In the comparison of the recall curves of different models in Figure 8, the abscissa is the threshold value of the reserved prediction frame of the algorithm model and the ordinate is recall. The curve represents the ratio of the number of correct frames predicted by the algorithm model to the number of all real frames when the threshold was fixed and the threshold value was 0.5. When the threshold was larger, the model could still maintain a high recall value, which proved that the algorithm model performed well with the dataset. The results showed that the SSD model had a better recall curve than the YOLOv3, YOLOv4-tiny, and YOLOv5-s models.

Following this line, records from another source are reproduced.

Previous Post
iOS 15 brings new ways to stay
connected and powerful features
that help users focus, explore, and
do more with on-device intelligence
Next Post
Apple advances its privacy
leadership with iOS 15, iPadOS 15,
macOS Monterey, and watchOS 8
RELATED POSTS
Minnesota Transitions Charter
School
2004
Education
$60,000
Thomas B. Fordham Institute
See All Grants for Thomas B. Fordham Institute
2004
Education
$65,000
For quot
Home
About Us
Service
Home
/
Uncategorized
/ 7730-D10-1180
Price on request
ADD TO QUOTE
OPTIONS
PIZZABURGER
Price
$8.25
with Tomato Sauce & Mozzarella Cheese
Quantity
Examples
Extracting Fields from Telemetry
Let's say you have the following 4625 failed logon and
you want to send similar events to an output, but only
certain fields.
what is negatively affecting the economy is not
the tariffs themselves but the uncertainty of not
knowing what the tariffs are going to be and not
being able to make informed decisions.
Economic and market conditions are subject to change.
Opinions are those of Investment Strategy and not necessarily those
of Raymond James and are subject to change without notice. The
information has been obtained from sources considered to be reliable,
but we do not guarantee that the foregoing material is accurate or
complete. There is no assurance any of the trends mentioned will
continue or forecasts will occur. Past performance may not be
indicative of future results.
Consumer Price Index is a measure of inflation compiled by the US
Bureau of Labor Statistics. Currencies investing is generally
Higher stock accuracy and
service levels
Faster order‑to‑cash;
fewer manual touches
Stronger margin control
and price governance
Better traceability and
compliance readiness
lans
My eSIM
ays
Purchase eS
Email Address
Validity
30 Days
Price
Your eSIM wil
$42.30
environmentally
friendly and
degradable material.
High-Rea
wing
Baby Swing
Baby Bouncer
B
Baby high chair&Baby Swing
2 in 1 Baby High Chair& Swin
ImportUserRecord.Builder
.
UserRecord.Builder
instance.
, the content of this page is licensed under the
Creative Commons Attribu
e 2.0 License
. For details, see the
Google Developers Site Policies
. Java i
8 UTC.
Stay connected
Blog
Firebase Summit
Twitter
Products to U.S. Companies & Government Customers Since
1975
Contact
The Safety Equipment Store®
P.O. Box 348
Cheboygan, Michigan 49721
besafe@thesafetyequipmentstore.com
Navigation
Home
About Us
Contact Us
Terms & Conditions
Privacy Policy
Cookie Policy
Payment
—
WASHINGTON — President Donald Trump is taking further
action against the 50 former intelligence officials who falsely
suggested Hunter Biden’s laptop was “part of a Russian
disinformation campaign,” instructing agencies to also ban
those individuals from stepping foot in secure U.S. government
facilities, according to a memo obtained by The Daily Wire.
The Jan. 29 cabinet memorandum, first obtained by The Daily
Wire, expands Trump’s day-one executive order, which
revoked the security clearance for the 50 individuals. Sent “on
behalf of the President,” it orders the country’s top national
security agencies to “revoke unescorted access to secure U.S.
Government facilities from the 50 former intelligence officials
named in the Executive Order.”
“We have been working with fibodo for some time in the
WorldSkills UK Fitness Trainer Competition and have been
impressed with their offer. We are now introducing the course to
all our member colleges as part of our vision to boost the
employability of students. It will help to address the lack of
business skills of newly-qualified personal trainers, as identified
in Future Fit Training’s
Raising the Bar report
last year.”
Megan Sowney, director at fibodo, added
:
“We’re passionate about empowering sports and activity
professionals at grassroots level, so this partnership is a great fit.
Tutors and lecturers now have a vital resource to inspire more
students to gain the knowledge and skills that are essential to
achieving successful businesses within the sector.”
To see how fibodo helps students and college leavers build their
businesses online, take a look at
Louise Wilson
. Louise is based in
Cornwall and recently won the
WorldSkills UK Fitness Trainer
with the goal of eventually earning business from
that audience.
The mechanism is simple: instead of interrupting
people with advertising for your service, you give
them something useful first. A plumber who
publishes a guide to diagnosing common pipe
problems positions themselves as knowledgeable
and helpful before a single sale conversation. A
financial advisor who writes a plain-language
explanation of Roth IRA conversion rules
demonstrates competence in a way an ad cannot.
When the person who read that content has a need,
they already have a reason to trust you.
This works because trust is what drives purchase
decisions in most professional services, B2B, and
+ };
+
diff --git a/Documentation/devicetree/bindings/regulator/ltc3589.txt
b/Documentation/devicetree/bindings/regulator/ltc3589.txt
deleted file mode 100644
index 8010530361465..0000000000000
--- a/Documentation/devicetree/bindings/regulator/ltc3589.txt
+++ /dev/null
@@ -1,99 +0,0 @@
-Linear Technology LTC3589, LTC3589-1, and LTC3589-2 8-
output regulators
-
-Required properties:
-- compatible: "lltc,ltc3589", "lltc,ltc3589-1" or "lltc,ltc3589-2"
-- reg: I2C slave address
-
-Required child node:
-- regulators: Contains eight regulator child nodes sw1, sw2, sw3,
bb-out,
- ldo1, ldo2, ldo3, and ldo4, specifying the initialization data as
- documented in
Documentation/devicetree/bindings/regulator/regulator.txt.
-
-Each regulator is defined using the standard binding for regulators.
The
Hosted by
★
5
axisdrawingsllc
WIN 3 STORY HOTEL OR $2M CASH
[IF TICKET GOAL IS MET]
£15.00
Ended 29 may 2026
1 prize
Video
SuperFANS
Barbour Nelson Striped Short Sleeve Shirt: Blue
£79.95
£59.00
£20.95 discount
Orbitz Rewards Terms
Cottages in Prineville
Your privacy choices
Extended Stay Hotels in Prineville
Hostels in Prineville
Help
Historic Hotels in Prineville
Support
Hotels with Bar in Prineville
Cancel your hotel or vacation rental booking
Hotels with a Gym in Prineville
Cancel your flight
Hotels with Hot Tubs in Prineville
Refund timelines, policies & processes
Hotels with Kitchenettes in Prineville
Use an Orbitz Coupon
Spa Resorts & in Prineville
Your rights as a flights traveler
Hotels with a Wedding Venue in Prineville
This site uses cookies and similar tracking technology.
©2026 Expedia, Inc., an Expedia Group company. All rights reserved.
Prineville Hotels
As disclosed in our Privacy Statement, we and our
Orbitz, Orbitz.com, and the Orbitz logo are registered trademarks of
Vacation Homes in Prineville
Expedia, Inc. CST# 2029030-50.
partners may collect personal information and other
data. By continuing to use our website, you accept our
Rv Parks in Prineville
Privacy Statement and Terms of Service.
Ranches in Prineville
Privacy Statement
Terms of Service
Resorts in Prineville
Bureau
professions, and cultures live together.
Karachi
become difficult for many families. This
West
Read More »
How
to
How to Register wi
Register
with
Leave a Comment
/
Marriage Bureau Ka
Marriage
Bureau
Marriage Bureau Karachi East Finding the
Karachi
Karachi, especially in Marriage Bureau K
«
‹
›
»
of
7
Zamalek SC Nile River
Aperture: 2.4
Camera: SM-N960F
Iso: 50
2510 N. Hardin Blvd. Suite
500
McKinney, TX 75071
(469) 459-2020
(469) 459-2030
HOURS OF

In the comparison of the F1 value curves of different models in Figure 9, the abscissa is the threshold value of the reserved prediction frame of the algorithm model and the ordinate is F1. To discuss the performance of different algorithms, the concept of the F1 value was proposed on the basis of precision and recall to evaluate precision and recall as a whole. When the curve of the F1 value contained more areas, the detection effect of the model with the dataset was better. The results showed that the evaluation effect of the SSD model on the F1 value curve of the Alternanthera philoxeroides dataset was better than that of the YOLOv3, YOLOv4-tiny, and YOLOv5-s models.

4. Conclusions

In this study, a target detection method for Alternanthera philoxeroides in paddy fields was successfully developed by constructing a model based on an SSD network, and the position information of the Alternanthera philoxeroides target was obtained by combining the idea of the RPN multiscale anchor frame. Under the premise of ensuring certain accuracy, the real-time detection effect was realized. While comparing the performance of models constructed with the target detection networks of YOLOv3, YOLOv4 tin, YOLOv5-s, and SSD, the values of recall, map, and F1 of the target detection model of Alternanthera philoxeroides based on SSD were higher than other models, reaching 0.874 0.942 and 0.881, respectively. For the mutual occlusion images between seedlings and Alternanthera philoxeroides, the performance effect of the target detection model based on SSD was also better than that of YOLOv3, YOLOv4-tiny, and YOLOv5-s. It could scrupulously be concluded that the proposed method might somehow contribute to the reduction of environmental pollution by only spraying chemical herbicides within the precise region of Alternanthera philoxeroides. However, the shortcomings of the research are as follows: first, the sample of Alternanthera philoxeroides in paddy field is not rich enough and second, the model is not embedded in the terminal device for experiment.

Data Availability

The data used to support the findings of this study are available from the corresponding author upon request. The raw/processed data required to reproduce these findings cannot be shared at this time as the data also forms part of an ongoing study.

Conflicts of Interest

The authors declare that they have no conflicts of interest.

Acknowledgments

The study was funded by Projects of Talents Recruitment of GDUPT (2019rc044); Maoming Science and Technology Project (2021029, 2021645, 2022040, 2022041) and Excellent Youth Foundation of Guangdong Scientific Committee (2019B151502056).